The postal rule also applies:

1- If the letter of acceptance is received after notice of revocation of the offer has been sent (Henthorn v. Fraser (1892));

2- If the letter of acceptance is never received by the offeror (Household Fire Insurance Co. v. Grant (1879)).

Non-instantaneous communication of acceptance

Since the postal rule was developed, advances in communications technology have led to a number of situations where its use is irrelevant. Virtually instantaneous communications methods, such as telephone conversations, are treated in the same way as face-to-face personal conversations and are, therefore, unproblematic because acceptance takes place when and where the acceptance is received (Entores v. Miles Far East Corporation (1955)).

However, the situation is more difficult when answering machines are used. A message may be left which is not played back for some time. The same is true for telex, fax and e-mail: all systems (when working correctly) deliver messages virtually instantaneously, but those messages may not be read instantly if the receiving party is away from the receiving machine. The question then becomes the following one: when and where a contract is formed with non-instantaneous methods of communications?

As an answer to that question, let us consider the case Brinkibon v. Stahag Stahl (1983) concerning acceptance by non-instantaneous communications.

Facts (summary)

An acceptance was sent by telex out of office hours.

Legal principle

The House of Lords held that a telex message that was sent outside office hours should not be considered to be an instantaneous means of communication, and therefore, acceptance could only be effective when the office re-opened.

Finally, since acceptance must be communicated, silence can never constitute a valid acceptance. However, there are certain circumstances under which, silence may give rise to acceptance.
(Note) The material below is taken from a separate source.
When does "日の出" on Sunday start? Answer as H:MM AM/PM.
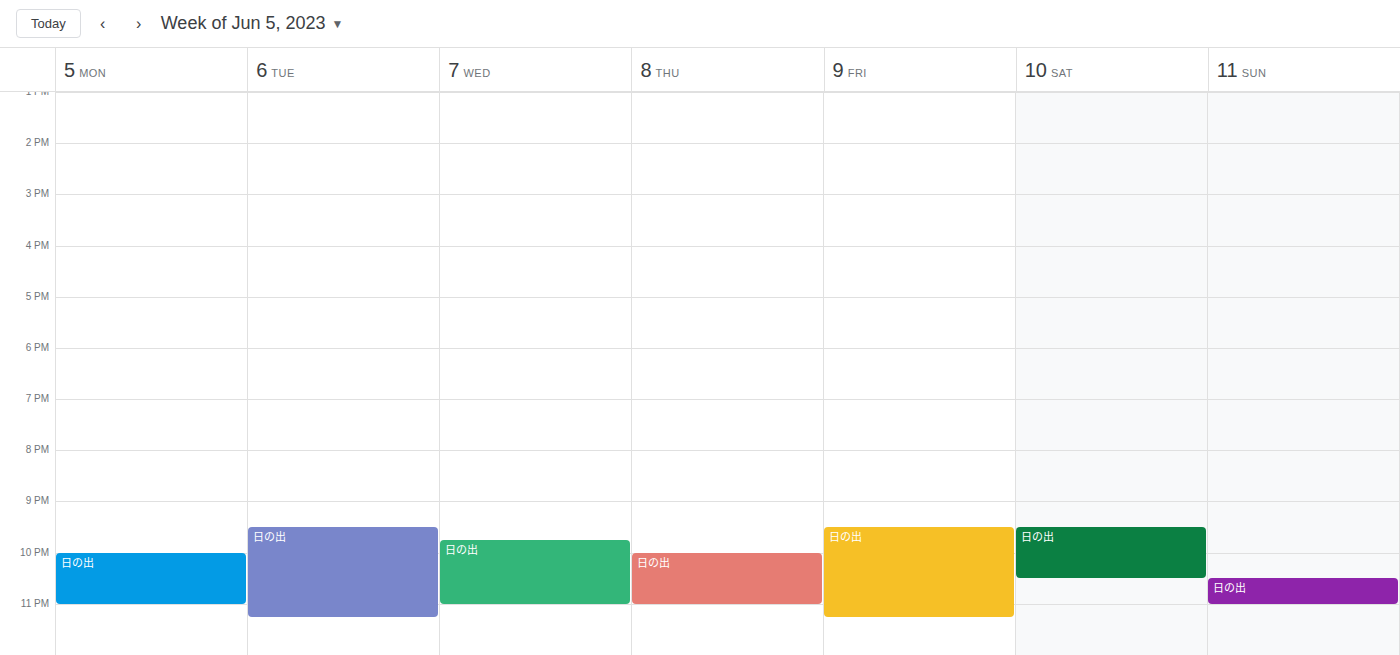
10:30 PMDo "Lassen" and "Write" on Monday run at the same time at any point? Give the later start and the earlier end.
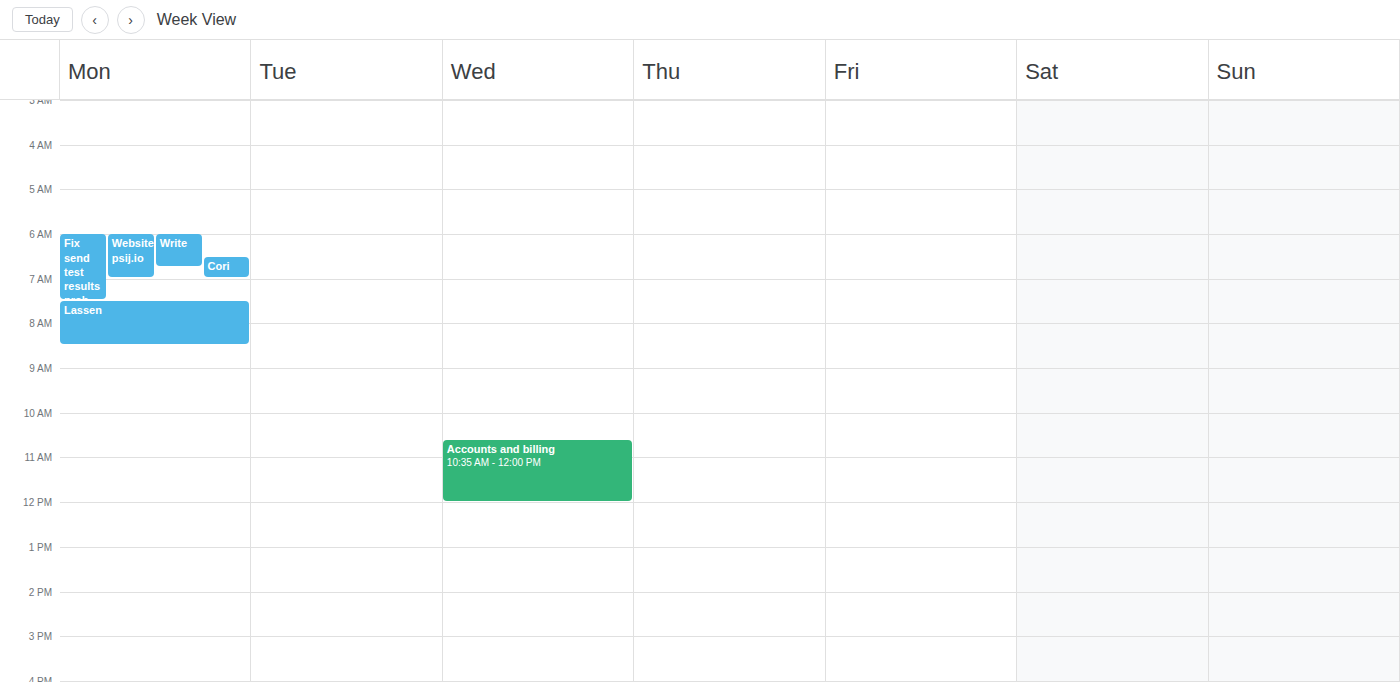
"Write" ends at 6:45 AM and "Lassen" starts at 7:30 AM -- no overlap.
They are as follows:

1- If the offeror observes the offeree acting in response to the offer, and says nothing, there may be a contract.

2- The parties can mutually agree that silence will constitute acceptance by the recipient of goods that are shipped to one of the parties.

3- If the parties, by previous dealings, have considered silence to be acceptance, the silent party must reject the offer if he or she wishes to change the customary practice.

Nowadays, it should be preferable to send a written rejection to the offeror, if silence could be reasonably considered as ambiguous or the outcome doubtful.